## ACTIVITY:
Lines with "evenodd": copy each one from the listing below.

## DATA EXTRACT:
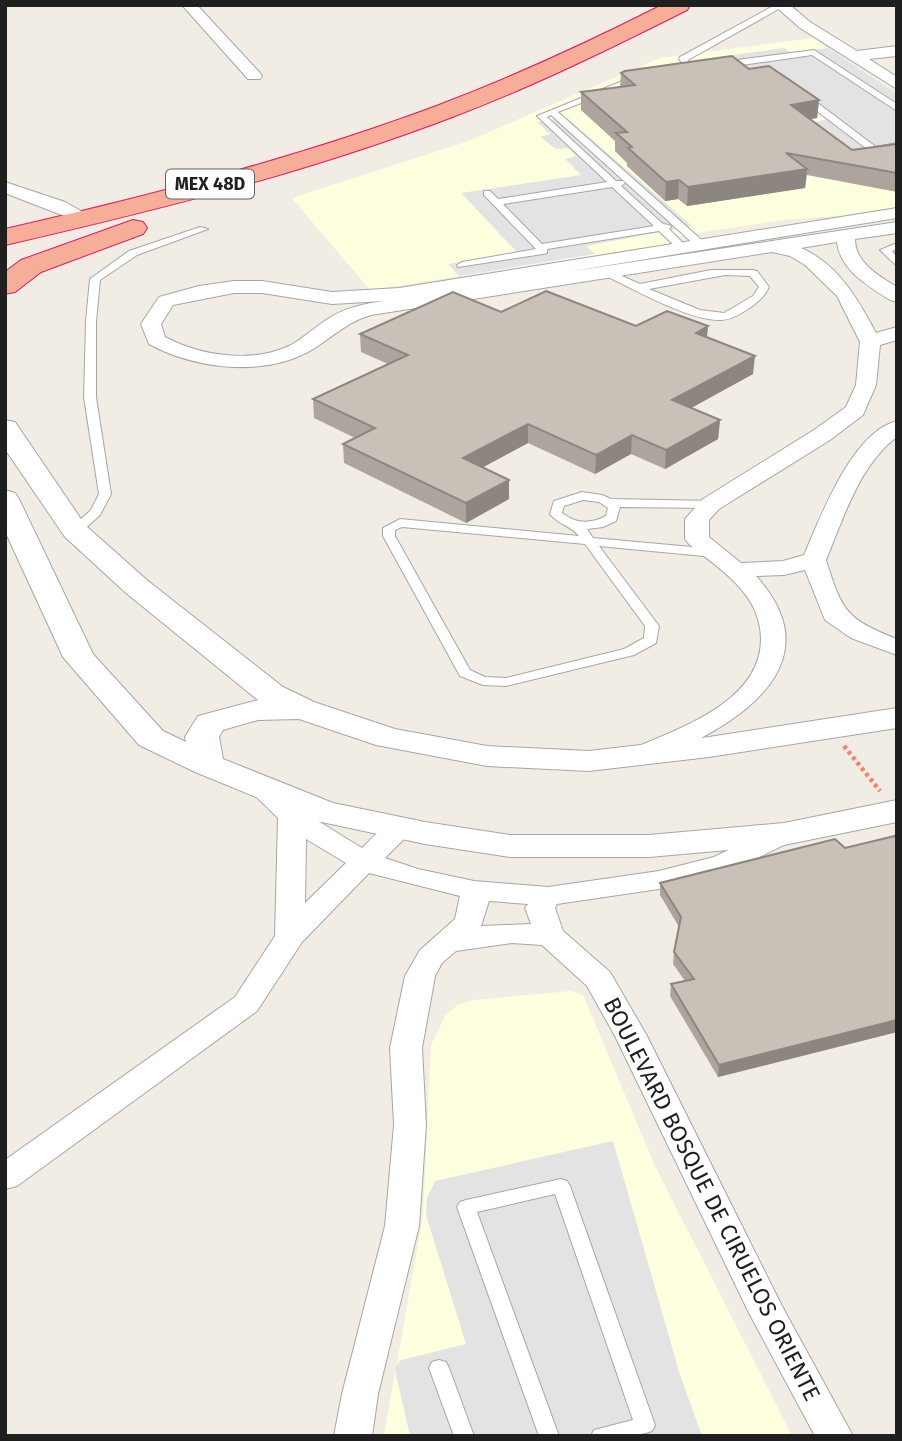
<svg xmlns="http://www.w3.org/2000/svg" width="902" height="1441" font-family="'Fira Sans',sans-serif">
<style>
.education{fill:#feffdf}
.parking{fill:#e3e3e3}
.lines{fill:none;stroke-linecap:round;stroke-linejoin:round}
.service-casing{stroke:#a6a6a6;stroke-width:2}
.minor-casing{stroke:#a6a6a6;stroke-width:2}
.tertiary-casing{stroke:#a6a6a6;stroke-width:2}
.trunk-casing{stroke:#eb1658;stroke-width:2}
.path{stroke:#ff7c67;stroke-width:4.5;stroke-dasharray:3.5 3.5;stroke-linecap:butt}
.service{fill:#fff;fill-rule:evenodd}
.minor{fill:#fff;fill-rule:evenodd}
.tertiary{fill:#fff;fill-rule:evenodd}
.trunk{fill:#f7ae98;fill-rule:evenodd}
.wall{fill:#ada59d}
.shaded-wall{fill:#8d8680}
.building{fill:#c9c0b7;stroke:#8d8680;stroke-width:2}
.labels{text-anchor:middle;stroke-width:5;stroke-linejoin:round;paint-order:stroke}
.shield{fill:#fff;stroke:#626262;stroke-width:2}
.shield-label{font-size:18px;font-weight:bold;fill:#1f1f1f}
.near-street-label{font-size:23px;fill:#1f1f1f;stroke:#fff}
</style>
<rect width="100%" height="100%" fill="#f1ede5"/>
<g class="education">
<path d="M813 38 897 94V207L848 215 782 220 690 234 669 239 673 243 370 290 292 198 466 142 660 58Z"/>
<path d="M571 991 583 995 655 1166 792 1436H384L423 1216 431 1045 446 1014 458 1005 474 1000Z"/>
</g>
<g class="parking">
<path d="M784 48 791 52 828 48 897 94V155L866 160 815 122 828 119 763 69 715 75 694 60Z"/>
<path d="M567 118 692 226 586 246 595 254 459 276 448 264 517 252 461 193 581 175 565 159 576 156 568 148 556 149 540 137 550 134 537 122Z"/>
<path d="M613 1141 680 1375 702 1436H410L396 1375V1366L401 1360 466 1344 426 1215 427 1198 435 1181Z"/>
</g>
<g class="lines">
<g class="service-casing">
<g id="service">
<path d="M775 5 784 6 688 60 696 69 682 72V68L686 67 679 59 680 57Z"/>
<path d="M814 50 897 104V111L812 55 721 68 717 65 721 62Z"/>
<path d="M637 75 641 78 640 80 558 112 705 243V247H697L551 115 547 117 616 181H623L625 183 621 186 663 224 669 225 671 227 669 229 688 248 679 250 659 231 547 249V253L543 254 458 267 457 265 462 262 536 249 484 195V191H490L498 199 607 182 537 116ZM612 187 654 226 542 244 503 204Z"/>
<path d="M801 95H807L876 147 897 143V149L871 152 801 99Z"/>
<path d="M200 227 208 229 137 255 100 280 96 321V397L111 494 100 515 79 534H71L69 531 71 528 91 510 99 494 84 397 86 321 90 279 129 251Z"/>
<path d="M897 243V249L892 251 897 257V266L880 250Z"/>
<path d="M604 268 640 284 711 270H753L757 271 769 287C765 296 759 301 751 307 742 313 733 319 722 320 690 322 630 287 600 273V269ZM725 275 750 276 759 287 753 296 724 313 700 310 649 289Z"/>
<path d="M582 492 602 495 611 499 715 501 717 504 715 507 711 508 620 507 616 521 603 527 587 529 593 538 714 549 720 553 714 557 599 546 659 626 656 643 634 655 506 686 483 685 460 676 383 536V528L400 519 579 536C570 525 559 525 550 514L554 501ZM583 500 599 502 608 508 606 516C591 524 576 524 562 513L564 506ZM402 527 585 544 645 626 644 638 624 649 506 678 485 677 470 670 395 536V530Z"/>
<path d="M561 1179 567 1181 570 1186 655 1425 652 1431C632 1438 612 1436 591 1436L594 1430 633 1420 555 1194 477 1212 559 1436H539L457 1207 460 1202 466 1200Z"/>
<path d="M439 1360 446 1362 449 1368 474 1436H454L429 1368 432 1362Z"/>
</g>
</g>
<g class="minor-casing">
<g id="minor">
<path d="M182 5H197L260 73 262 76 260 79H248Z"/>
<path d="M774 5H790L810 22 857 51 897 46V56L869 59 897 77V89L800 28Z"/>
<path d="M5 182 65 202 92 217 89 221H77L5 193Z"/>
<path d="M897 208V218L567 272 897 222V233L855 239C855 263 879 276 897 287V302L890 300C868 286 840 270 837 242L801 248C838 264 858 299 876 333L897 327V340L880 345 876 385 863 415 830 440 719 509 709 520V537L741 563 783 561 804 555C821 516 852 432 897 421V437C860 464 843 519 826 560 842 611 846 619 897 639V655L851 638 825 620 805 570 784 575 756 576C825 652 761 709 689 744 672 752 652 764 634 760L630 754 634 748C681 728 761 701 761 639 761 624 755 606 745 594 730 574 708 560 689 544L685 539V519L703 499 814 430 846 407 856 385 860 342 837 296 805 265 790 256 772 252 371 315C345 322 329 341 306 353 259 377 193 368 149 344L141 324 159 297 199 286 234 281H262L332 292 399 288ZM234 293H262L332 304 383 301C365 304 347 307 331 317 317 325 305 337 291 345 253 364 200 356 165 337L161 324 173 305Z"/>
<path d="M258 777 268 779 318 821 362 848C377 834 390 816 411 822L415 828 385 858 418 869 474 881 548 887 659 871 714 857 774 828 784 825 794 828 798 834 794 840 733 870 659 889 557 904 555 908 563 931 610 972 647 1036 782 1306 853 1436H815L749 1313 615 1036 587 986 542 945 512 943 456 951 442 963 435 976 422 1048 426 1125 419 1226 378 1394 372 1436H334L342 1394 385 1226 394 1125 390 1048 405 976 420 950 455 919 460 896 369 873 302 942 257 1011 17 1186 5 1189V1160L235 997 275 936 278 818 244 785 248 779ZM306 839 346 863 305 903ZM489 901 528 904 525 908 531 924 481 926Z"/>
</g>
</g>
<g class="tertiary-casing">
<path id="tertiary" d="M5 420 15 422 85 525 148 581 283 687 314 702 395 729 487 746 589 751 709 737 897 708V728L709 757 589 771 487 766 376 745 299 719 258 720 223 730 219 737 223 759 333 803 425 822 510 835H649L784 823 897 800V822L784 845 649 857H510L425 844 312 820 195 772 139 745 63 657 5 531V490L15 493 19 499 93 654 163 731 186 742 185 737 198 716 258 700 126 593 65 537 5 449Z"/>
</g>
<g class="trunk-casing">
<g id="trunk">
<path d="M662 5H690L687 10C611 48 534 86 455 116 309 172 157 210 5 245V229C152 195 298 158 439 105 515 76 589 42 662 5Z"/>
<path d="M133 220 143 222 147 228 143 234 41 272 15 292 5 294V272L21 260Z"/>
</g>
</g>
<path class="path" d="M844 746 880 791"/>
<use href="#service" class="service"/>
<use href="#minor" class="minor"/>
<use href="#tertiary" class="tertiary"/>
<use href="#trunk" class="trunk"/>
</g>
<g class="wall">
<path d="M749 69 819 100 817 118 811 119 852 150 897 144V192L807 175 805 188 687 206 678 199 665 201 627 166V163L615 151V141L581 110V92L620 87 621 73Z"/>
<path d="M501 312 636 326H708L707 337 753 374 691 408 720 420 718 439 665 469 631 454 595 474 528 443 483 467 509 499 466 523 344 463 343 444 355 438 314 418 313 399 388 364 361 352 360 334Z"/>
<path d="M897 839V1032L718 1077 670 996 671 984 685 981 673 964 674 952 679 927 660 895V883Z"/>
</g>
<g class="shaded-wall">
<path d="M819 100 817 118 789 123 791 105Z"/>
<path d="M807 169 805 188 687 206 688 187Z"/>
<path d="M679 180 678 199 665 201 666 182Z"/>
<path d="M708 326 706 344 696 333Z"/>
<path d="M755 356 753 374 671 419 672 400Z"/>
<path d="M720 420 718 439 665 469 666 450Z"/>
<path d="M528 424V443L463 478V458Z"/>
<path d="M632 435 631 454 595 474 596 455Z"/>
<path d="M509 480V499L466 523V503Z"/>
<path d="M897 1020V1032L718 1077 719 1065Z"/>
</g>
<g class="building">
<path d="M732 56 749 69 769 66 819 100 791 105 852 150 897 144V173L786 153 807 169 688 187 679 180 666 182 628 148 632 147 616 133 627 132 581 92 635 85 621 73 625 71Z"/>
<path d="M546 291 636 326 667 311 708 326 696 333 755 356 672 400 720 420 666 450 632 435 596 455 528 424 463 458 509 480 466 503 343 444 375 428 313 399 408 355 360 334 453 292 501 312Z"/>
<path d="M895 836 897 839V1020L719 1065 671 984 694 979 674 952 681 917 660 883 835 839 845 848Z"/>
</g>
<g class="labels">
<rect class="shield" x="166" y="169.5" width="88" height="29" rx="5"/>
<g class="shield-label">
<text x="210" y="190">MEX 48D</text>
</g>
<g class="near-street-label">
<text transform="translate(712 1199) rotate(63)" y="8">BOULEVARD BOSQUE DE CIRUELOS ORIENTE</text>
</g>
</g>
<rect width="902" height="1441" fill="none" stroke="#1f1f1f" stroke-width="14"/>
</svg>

---

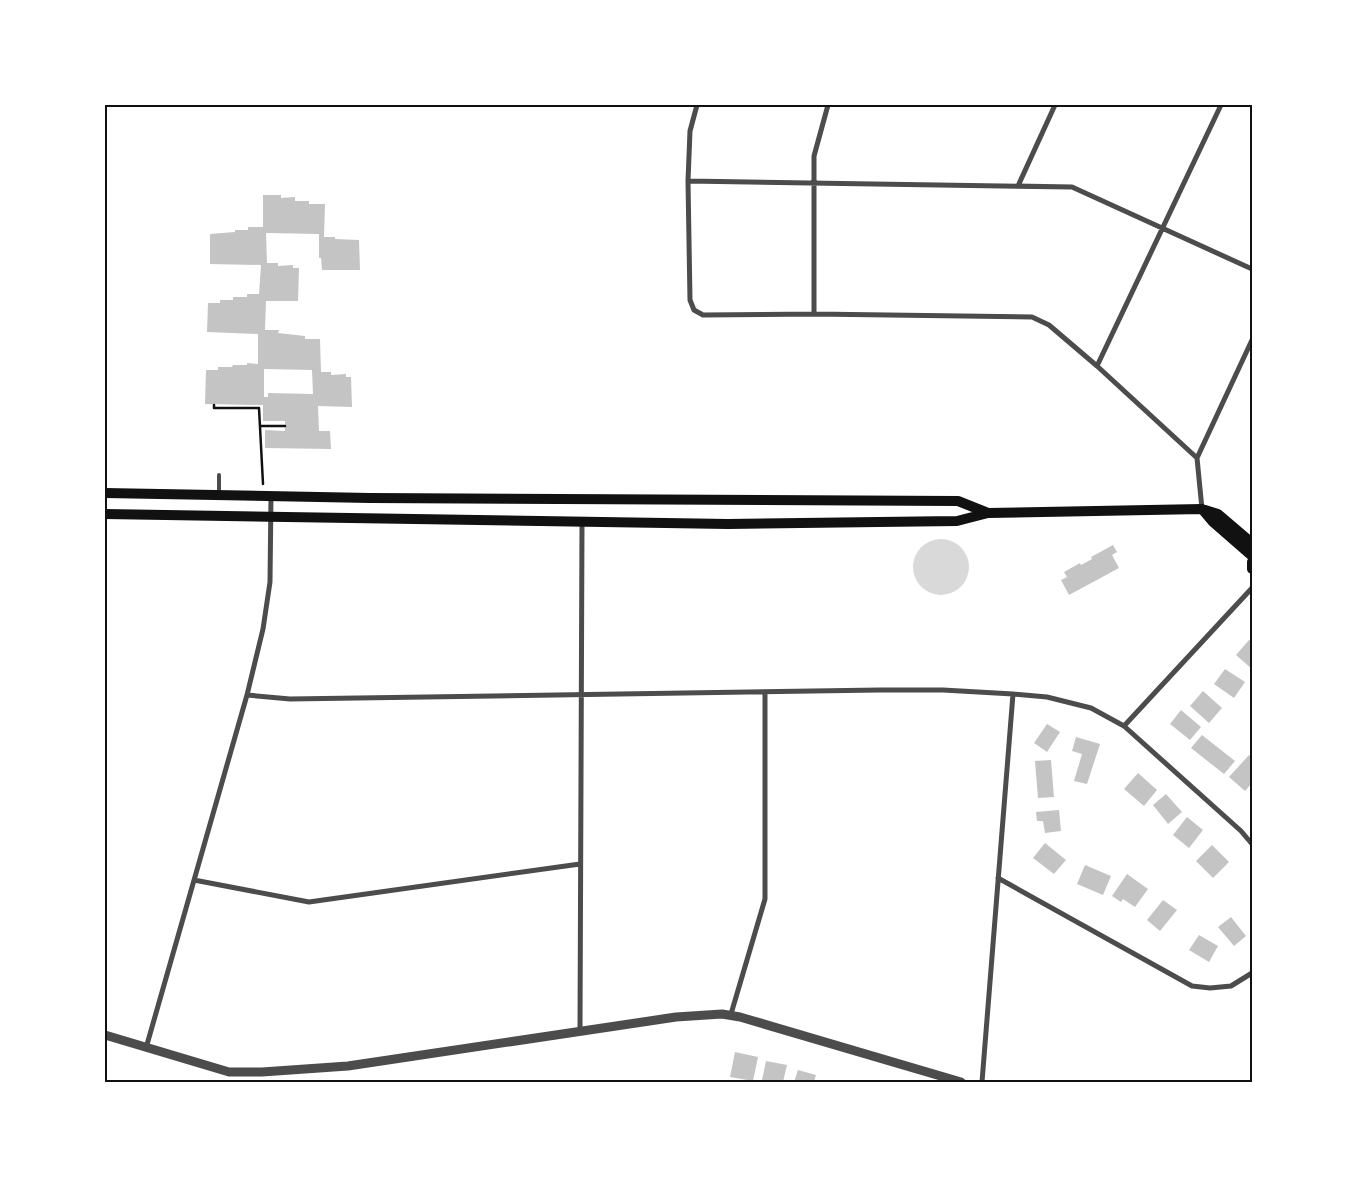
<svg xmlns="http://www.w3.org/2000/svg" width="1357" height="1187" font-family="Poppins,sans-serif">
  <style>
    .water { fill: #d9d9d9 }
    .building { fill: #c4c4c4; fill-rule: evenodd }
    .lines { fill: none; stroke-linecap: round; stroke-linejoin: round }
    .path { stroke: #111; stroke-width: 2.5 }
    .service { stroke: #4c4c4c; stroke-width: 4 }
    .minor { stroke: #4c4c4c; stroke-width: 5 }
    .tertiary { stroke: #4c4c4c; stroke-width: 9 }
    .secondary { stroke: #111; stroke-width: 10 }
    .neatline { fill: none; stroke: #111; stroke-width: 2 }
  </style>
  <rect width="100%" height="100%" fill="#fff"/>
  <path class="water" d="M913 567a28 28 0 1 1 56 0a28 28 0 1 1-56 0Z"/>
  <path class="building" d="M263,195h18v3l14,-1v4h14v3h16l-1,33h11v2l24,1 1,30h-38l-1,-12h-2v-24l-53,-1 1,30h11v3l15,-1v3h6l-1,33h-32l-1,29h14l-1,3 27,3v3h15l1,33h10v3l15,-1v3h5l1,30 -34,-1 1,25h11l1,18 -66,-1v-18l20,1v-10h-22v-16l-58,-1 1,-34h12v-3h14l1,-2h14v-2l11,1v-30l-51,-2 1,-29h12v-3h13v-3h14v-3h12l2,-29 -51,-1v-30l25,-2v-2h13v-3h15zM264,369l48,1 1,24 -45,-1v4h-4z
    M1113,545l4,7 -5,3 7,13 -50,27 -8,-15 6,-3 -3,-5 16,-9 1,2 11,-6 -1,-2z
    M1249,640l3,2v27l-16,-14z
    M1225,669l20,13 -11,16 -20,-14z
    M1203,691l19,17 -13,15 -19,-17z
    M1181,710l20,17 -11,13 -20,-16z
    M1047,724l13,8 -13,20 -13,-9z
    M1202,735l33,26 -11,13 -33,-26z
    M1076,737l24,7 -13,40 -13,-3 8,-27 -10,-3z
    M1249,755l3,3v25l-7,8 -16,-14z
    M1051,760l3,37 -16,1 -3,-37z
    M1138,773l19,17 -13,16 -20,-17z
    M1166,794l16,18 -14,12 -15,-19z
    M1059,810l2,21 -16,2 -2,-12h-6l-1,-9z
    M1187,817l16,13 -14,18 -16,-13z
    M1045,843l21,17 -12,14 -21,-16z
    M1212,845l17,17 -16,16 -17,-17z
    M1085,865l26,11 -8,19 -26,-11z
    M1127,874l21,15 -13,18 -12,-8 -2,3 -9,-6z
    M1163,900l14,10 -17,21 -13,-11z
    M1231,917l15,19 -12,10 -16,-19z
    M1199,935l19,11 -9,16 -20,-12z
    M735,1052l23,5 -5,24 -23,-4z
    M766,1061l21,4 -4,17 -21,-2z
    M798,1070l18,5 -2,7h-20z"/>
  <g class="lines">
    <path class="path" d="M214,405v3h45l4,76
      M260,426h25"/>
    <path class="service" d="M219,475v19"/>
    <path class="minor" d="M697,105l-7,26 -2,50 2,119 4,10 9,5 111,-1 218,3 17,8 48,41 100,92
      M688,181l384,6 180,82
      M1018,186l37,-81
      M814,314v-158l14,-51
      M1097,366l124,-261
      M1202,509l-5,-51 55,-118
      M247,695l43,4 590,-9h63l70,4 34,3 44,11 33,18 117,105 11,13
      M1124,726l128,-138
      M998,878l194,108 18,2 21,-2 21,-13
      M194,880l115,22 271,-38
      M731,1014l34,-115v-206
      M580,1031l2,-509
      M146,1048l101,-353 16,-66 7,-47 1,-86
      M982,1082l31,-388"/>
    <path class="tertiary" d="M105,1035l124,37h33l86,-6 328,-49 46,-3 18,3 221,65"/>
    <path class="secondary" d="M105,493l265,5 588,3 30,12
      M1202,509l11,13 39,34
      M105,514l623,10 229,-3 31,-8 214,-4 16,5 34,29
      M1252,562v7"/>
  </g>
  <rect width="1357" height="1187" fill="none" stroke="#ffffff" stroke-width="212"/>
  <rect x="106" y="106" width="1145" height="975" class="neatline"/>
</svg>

## THE ANSWER:
.service{fill:#fff;fill-rule:evenodd}
.minor{fill:#fff;fill-rule:evenodd}
.tertiary{fill:#fff;fill-rule:evenodd}
.trunk{fill:#f7ae98;fill-rule:evenodd}
    .building { fill: #c4c4c4; fill-rule: evenodd }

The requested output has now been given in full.